I went out for coffee last night with one of my parishioners. He is a psychology major at Concordia University, and was one of my students a while ago. Our conversation was somewhat freewheeling, taking in (in no particular order) the proper way to make a cappuccino, the weakness of the Euro vs. the American Dollar, and the strengths and weaknesses of Quebec public policy regarding education.

One of the more interesting points of our discussion, however, was when we discussed Philip Rieff’s book The Triumph of the Therapeutic. This book was written in 1966, and it has quite accurately predicted many of the features of our current 2004 culture. My coffee partner agreed with much of Rieff’s assessment, especially since he sees a lot of it contained in his textbooks as a set of not-so-hidden assumptions. What we both came to realise is that what is at stake is our vision of what it means to be human.

Christianity, in my view, is not really so much about God-as-such as about God-with-us. Christianity is a religion about salvation, which means it demands a particular vision of the human person. The most basic doctrines of Christianity — the Incarnation, for example — require us to present such a vision. IMHO, most Christian heresies in fact stem from a poor understanding of human nature. But as Vatican II put it,

“The truth is that only in the mystery of the incarnate Word does the mystery of man take on light. For Adam, the first man, was a figure of Him Who was to come, namely Christ the Lord. Christ, the final Adam, by the revelation of the mystery of the Father and His love, fully reveals man to man himself and makes his supreme calling clear.” (Gaudium et spes, no. 22)

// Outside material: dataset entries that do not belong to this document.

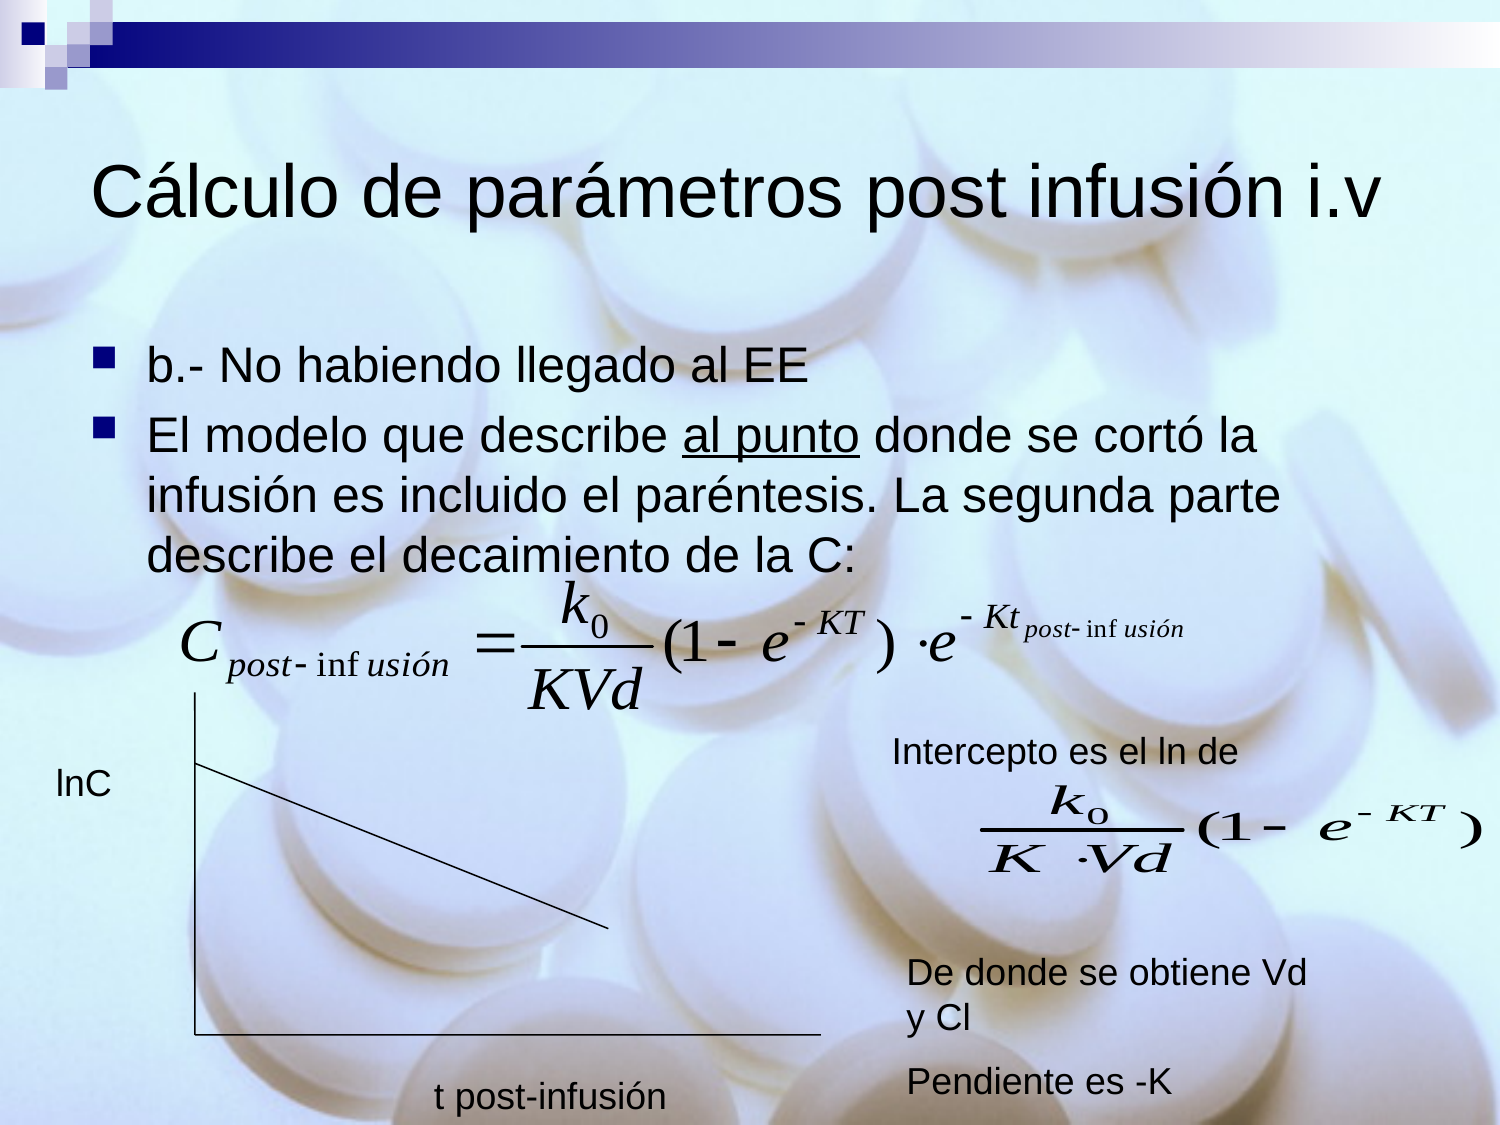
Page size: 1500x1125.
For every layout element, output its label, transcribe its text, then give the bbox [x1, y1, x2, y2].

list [967, 774, 1500, 882]
text_box De donde se obtiene Vd y Cl Pendiente es -K [891, 940, 1341, 1110]
picture [113, 0, 1500, 22]
title Cálculo de parámetros post infusión i.v [74, 74, 1426, 301]
picture [0, 67, 1500, 1125]
picture [47, 0, 89, 45]
text_box Intercepto es el ln de [876, 719, 1265, 779]
text_box t post-infusión [419, 1064, 857, 1125]
list b.- No habiendo llegado al EE El modelo que describe al punto donde se cortó la infusión es incluido el paréntesis. La segunda parte describe el decaimiento de la C: [74, 324, 1426, 963]
text_box lnC [41, 751, 148, 812]
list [170, 470, 1200, 725]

Modern psychology, with its related sciences of sociology and anthropology, has built a pseudo-scientific vision of man that, in my opinion, has a major Achilles heel: it is not able to properly take into account free will. These disciplines attempt to be sciences, and so therefore contain a necessary deterministic assumption. This is, in my opinion, what truly distinguishes a therapy session from an experience of the Sacrament of Reconciliation, because while scientific psychology has trouble incorporating free will in its model of the human person, confession presumes the person has free will in the first place, that the person has abused it through sin, and that now the person is using it to repent and reconcile with God. To be sure, some knowledge of psychology and therapeutic techniques (such as active listening) is very valuable in the confessional, but the presumption is in favour of free will, not in favour of determinism. There is a big difference between a “confessional box” and a Skinner box!